Lord L’Estrange tressaillit et se leva soudain ; il regarda un moment Audley, irrésolu — non par ressentiment mais par honte. C’était lui qui, maintenant, était l’humilié, lui qui redoutait les reproches, et qui avait besoin de pardon. Audley, ne devinant pas ce qui se passait dans son cœur, s’éloigna.

« Vous trouvez que c’est trop vous demander ; et cependant je ne puis donner à l’enfant de mon amour, et à l’héritier de mon nom, que la stérile bénédiction d’un homme ruiné. Harley, je n’ai plus rien à dire. Je n’ose ajouter : vous aussi vous avez aimé sa mère, et d’un amour plus noble et plus profond que le mien ! Il s’arrêta court, et Harley se jeta dans ses bras.

— Moi ! non ! pardonnez-moi, Audley ! Votre offense a été légère en comparaison de la mienne. Vous me l’avez avouée et moi je n’oserais jamais vous avouer la mienne.
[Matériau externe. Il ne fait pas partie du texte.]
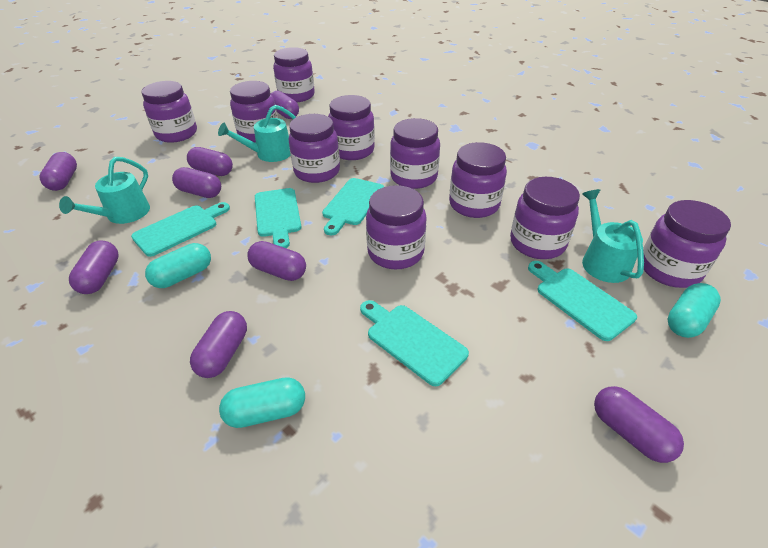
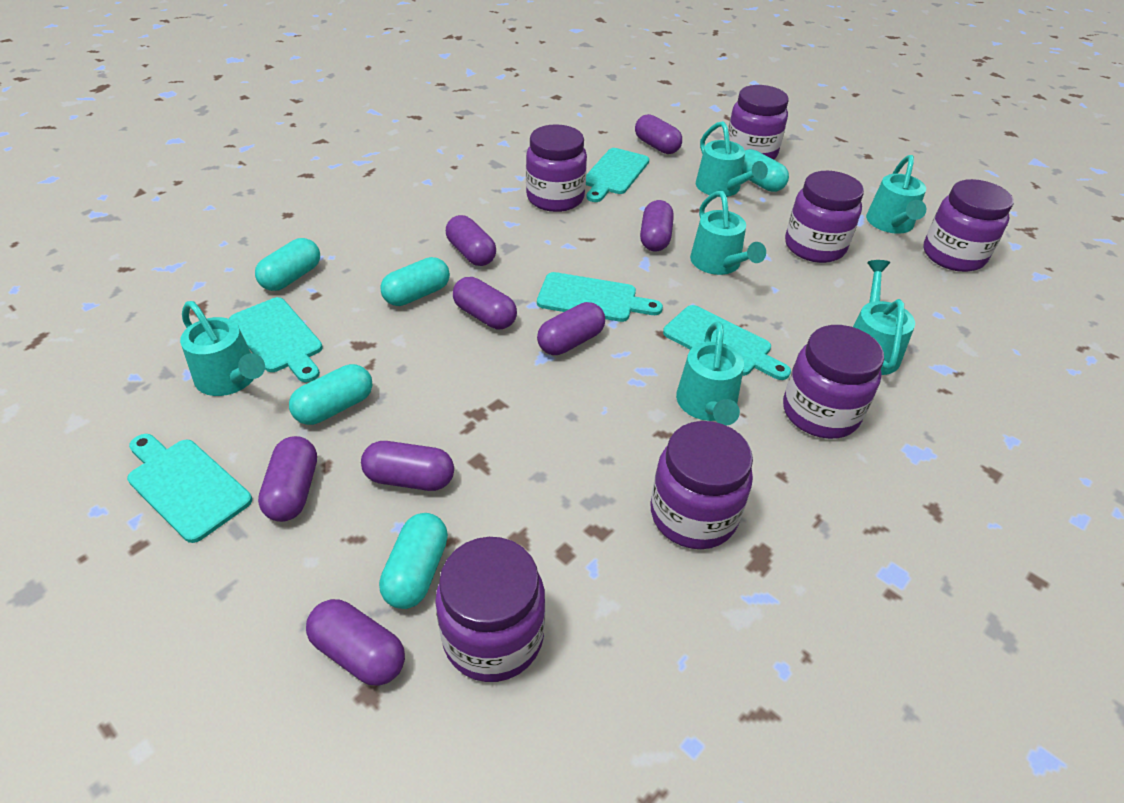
purple jar: [141,81,197,143] [230,81,278,143] [273,47,315,102] [289,114,340,183] [328,95,375,160] [366,185,427,270] [390,118,440,189] [449,142,507,218] [510,177,580,259] [643,200,731,288] = 10 -> [435,537,545,682] [526,124,587,212] [651,421,753,549] [728,85,789,160] [783,325,884,439] [785,171,864,263] [924,179,1013,272] = 7
turquoise capsule: [145,243,211,288] [219,377,305,428] [668,283,721,338] = 3 -> [255,238,320,291] [289,364,373,425] [379,513,448,609] [380,257,450,306] [742,149,789,192] = 5
turquoise watering can: [59,157,150,224] [218,105,296,162] [582,189,644,283] = 3 -> [180,301,265,396] [676,321,744,425] [690,191,766,275] [696,121,768,197] [853,260,915,375] [866,155,926,234] = 6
Nous avons tous deux besoin du pardon l’un de l’autre, et dans cet échange nous sommes encore égaux, Audley, encore frères ! levez la tête, regardez-moi ; imaginez-vous que nous sommes comme au collège, des enfants qui se sont querellés, et qui, la querelle finie, se sentent plus chers encore l’un à l’autre qu’auparavant.